Grootzakelijk kijkt de bank vooral naar mogelijkheden voor duurzame projectfinanciering aan Nederlandse bedrijven, betrokken bij de aanleg of bij de leasing van wind- en zonneparken. In Noordwest-Europa wil de bank een rol spelen in de energietransitie en digitalisering.
Kostenbesparing
Toch zal de groei van het leningenboek niet voldoende zijn om de verlaagde doelstellingen te realiseren.

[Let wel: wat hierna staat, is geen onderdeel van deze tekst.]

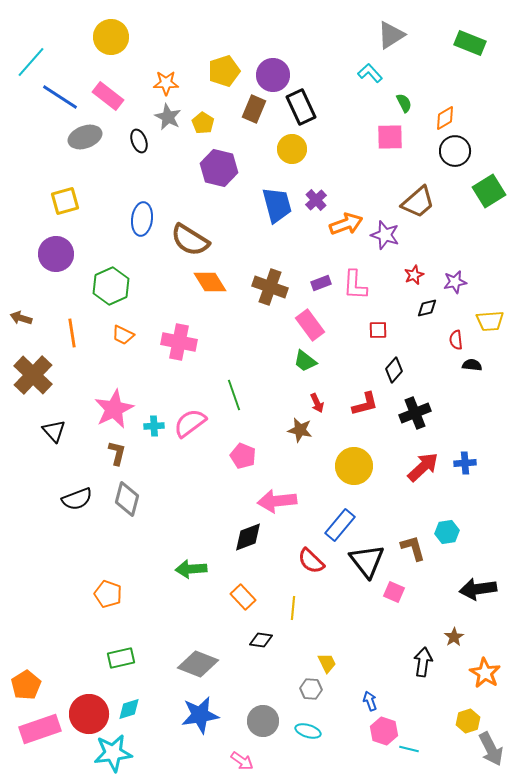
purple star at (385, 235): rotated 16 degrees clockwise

Onontkoombaar is om drastisch te snijden in het personeelsbestand. ABN Amro kondigt aan dat 15 procent van de banen ten prooi vallen aan automatisering. De personele krimp maakt de weg vrij om het hoofdkantoor aan de Gustav Mahlerlaan te verkopen, om het vervolgens slechts ten dele terug te huren.

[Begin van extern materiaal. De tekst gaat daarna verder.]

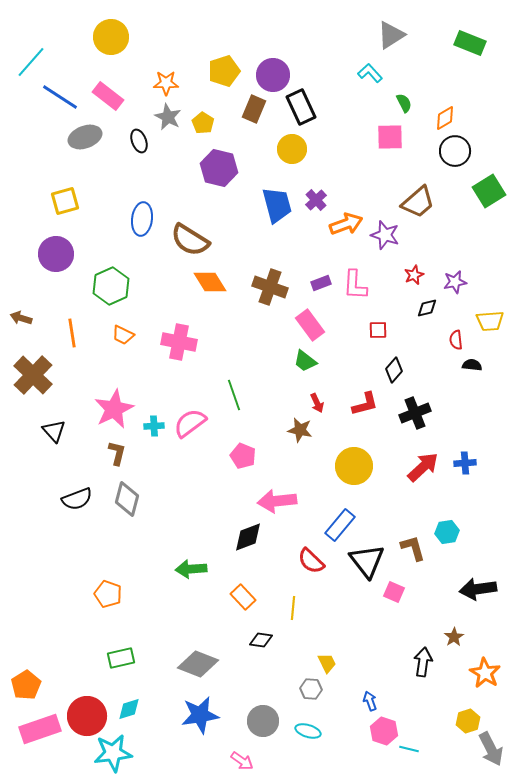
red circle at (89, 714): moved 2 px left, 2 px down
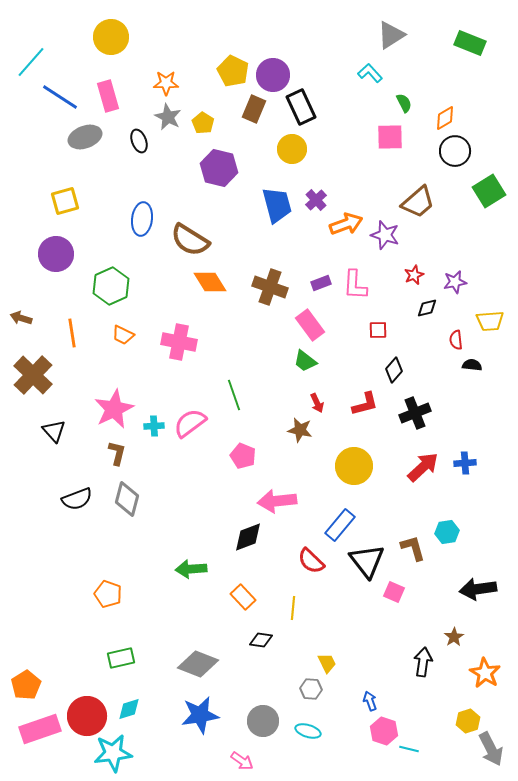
yellow pentagon at (224, 71): moved 9 px right; rotated 28 degrees counterclockwise
pink rectangle at (108, 96): rotated 36 degrees clockwise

Dat is een actie met de nodige symboliek. Het hoofdkantoor aan de Zuidas was bij de oplevering in 1999 het in steen gebeitelde toonbeeld van de dadendrang van De Bank. De ontzetting bij het personeel was groot toen in 2007 een Fortis-logo op het pand verscheen. Enige opluchting volgde een jaar later met terugplaatsing van het ABN Amro-schild. Dat zal na vandaag toch anders zijn.
Besparingen opgesplitst
In totaal verwacht ABN Amro jaarlijks 700 miljoen euro aan kosten te besparen, waardoor de kostendoelstelling voor 2024 uit komt op 4,7 miljard. Dat zit met name in geautomatiseerd klantcontact waar videobellen en apps goed zijn voor 200 miljoen aan kostenreductie. Verder schrapt de bank meer dan de helft van het bestaande productaanbod en bezuinigt zij intern op groepsfuncties zoals: risk, compliance, data, wat samen goed moet zijn voor 200 miljoen euro besparing. Ook resulteert de uitfasering van de internationale zakentak (CIB) in een kostenreductie van eveneens 200 miljoen.
Extra kosten zijn te verwachten voor het afvloeien van de 2700 medewerkers. Daarbij valt te hopen dat de kennis van deze groep goed geborgd is binnen de organisatie. Anders kan de besparingsdrang nog wel eens vervelende neveneffecten gaan hebben.